> SELECTED EXTRACT
We maintain the stage, block, and channel settings of the original Swin Transformer for 4 configurations of Swin Transformer V2:

SwinV2-T: $C$ = $96$ , #. block = $\{2,2,6,2\}$

SwinV2-S/B/L: $C$ = $96/128/192$ , #.block= $\{2,2,18,2\}$

with $C$ the number of channels in the first stage.

We further scale up Swin Transformer V2 to its huge size and giant size, with 658 million parameters and 3 billion parameters, respectively:

SwinV2-H: $C=352$ , #. block = $\{2,2,18,2\}$

SwinV2-G: $C=512$ , #. block = $\{2,2,42,4\}$

For SwinV2-H and SwinV2-G, we add an additional layer normalization layer on the main branch every 6 layers. To save experimental time, we only employ SwinV2-G for large-scale experiments. SwinV2-H is employed for another parallel study about self-supervised learning .

Experiments

We conduct experiments on ImageNet-1K image classification (V1 and V2) , COCO object detection , and ADE20K semantic segmentation . For the 3B model experiments, we also report the accuracy on Kinetics-400 video action recognition .

Image classification. ImageNet-1K V1 and V2 val are used for evaluation. ImageNet-22K which has 14M images and 22K categories is optionally employed for pre-training. For the pre-training our largest model SwinV2-G, a privately collected ImageNet-22K-ext dataset with 70 million images is used. For this dataset, a duplicate removal process is conducted to exclude overlapping images with ImageNet-1K V1 and V2 validation sets.

Object detection. COCO is used for evaluation. For our largest model experiments, we employ an additional detection pre-training phase using Object 365 v2 dataset , in-between the image classification pre-training phase and the COCO fine-tuning phase.

Video action classification. Kinetics-400 (K400) is used in evaluation.

The pre-training and fine-tuning settings will be detailed in Appendix.

2 Scaling Up Experiments

We first present the results on various representative visual benchmarks by scaling up models to 3 billion parameters and to high image/window resolutions.

We adopt a smaller $192\times 192$ image resolution in pre-training to save on training costs. We take a 2-step pre-training approach. First, the model is pre-trained using a self-supervised method on the ImageNet-22K-ext dataset by 20 epochs. Second, the model is further pre-trained by 30 epochs using the image classification task on this dataset. Detailed pre-training and fine-tuning setups are described in the appendix.

In the following paragraphs, we report the accuracy of SwinV2-G on representative vision benchmarks. Note that since our main goal is to explore how to feasibly scale up model capacity and window resolution, and whether the vision tasks can benefit from significantly larger capacity, we did not particularly align complexities or pre-training data in comparisons.

> GIVEN INFORMATION
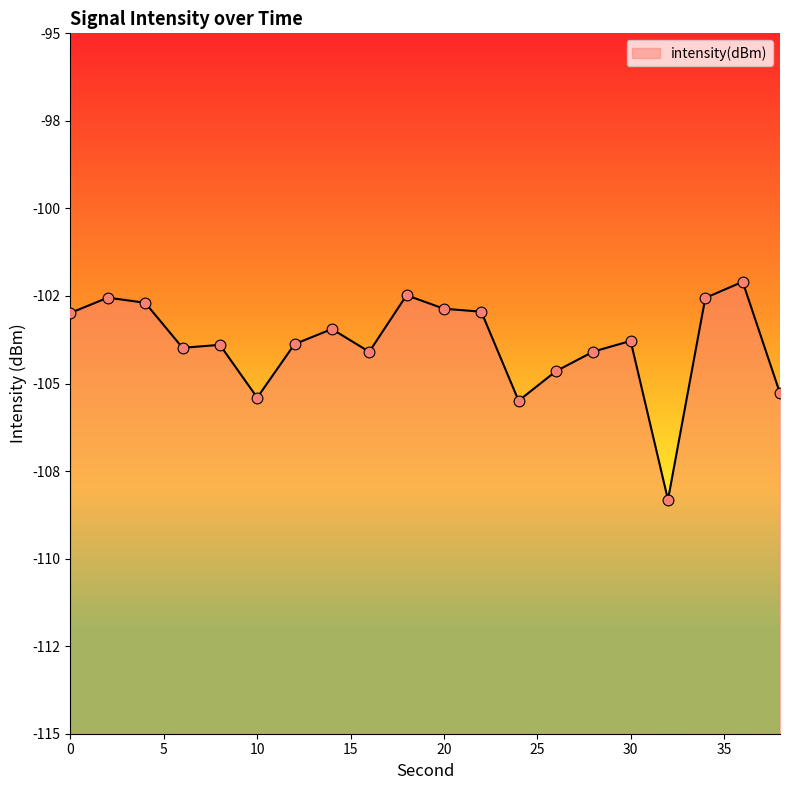

What is the change in value from 14 to 36?

+1.3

> INSTRUCTIONS TO FOLLOW
Answer these questions from the Swin Transformer V2 text:
(a) How many parameters does SwinV2-G have?
(b) How many images are in the ImageNet-22K-ext dataset?
(c) What image resolution is used in pre-training?
The data here is from a separate source and is unrelated to the text.

> WRITTEN RESPONSE
(a) 3 billion
(b) 70 million
(c) 192×192